§ Required tasks:
1 > List every organization or program named in the article on colorectal cancer screening.
2 > Say whether each statement agrees with the article on colorectal cancer screening. Answer yes or no and quote the words of the article that decide it.
(a) Medicare covers Cologuard at no cost.
(b) Colon cancer is more prevalent in women than in men.
(c) The American College of Surgeons recommends that screening of African Americans begin at age 45.
3 > Continue the article on colorectal cancer screening from its last sentence.

§ Excerpt provided:
◇ ◇ ◇ ◇ ◇ ◇ ◇

The “A” grade on Cologuard and other non-invasive tests is unlikely to sway a physician’s advice to patients about which tests they should have, but it could make insurers more likely to reimburse for the tests, as payers tend to follow USPSTF guidelines when determining what to cover. Coverage by private insurers for colorectal screening varies, according to the American Cancer Society. Medicare covers almost all of the recommended tests, including Cologuard, at no cost. However, if during a colonoscopy a polyp is removed for further diagnosis, Medicare and other insurers might not cover that.
The USPSTF made clear that its screening recommendations apply to healthy people with no family history of colorectal disease. Anyone who has had two or more close relatives who developed colon cancer, or one who had the disease when they were younger than 60, is generally steered toward colonoscopy rather than the less invasive tests, Imperiale says.
Some genetic disorders predispose people to colon cancer, particularly Lynch syndrome. Patients can undergo genetic testing for the disorder, and those who have it should opt for colonoscopies at intervals recommended by their physicians, Marshall says. Still, the less invasive tests may be appropriate for people whose genetic risk is less clear-cut and who are resisting colonoscopy. “If you had an uncle or a parent who had colon cancer at age 60, we know you’re at some increased risk. And the gold standard has been colonoscopy,” Marshall says. “But these other techniques could help in those patients, as well. Anything that gets you tested is better than not doing anything at all.” Colon cancer is about 30 to 40 percent more prevalent in men than it is in women, and incidence and death rates increase with age, according to the American Cancer Society. The disease is most prevalent in African American men and women, leading the American College of Surgeons to recommend that screening in that population begin at age 45.

◇ ◇ ◇ ◇ ◇ ◇ ◇

§ Recorded data:
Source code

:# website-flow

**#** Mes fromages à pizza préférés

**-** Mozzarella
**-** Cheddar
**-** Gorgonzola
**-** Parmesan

◇ ◇ ◇ ◇ ◇ ◇ ◇

§ Responses by task:
1 > USPSTF, American Cancer Society, Medicare, American College of Surgeons

2 >
(a) Yes: "Medicare covers almost all of the recommended tests, including Cologuard, at no cost."
(b) No: "Colon cancer is about 30 to 40 percent more prevalent in men than it is in women"
(c) Yes: "leading the American College of Surgeons to recommend that screening in that population begin at age 45."

3 >
The best strategy for anyone who has been putting off colorectal screening is to start by consulting their physician, advises Anjee Davis, president of Fight Colorectal Cancer, a Springfield, Missouri-based national advocacy group. “Given the menu of options patients have available to them, it’s important to have discussions with their physicians to determine the best fit, in light of their family history, possible risk factors and insurance coverage, Davis says. And regardless of age or demographic group, anyone who has unexplained gastrointestinal symptoms should consider colorectal screening. Colorectal cancer is becoming more prevalent in adults under age 50, according to the American Cancer Society, for reasons that are unclear. That makes vigilance that much more important — and easier, now that a wider variety of tests is being offered by physicians and insurers. And whenever a colonoscopy is recommended, patients shouldn’t fear the procedure, advises Houston, who has the test every 18 months to ensure her cancer hasn’t returned.
“Find a good book, find something to binge watch on Netflix,” she says of the preparation process. “It’s 24 hours of mild discomfort. It’s lifesaving.”